> What the task requires: From the blog post below, list every vegetable the numbered recipe steps call for, along with the amount given for each.
Segment Start: Document text
November 28, 2008

Bad Food Porn

Let's just say, it's definitely not Pay-per-View. I'm still saving up for my real camera and tripod. AND, warning to all vegetarians, look away...
We have a well-designed apartment. The smoke alarm is far away from the kitchen, right next to the bedrooms.

Yesterday, for the first time, we set it off! Fortunately, nothing was harmed, just the drippings burning in the pan. Poor Muttola, she'd never heard that sound before.

I love a sexy man with an oven mitt...
Riffs on traditional foods

Nothing we made was normal. Instead of mashed potatoes, we made up a recipe. While eating potato salad last week, we started doing a 'what-if' scenario: what if, instead of mayo, you use Blue Cheese dressing? what if, instead of bacon, you broil some pancetta?

This is the end result. To our tastes, it was the best potato salad we've ever had.

  1. 2 pounds New Potatoes. Scrubbed. Peeling is optional. Boil until forkable. Chill in refrigerator while chicken cooks.
  2. Slice two celery sticks. Add to potatoes.
  3. Dice half a red onion. Add.
Segment End: Document text
Segment Start: Listed entries
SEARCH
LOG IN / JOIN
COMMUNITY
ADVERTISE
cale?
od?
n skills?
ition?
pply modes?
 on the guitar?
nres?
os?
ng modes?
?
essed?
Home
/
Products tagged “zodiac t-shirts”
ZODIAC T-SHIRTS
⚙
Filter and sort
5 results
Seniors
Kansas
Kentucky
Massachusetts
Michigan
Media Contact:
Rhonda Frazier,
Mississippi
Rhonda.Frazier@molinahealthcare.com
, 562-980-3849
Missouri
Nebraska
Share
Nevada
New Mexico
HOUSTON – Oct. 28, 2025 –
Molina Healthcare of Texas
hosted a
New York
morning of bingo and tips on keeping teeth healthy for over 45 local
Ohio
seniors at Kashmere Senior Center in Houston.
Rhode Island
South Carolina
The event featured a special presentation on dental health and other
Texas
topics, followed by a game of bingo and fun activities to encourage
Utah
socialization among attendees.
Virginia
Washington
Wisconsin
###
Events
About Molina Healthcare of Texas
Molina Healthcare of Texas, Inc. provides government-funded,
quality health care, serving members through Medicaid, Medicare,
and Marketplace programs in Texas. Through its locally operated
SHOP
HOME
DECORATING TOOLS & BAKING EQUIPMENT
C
Segment End: Listed entries
> Exercise response:
- New Potatoes: 2 pounds
- Celery: two sticks
- Red onion: half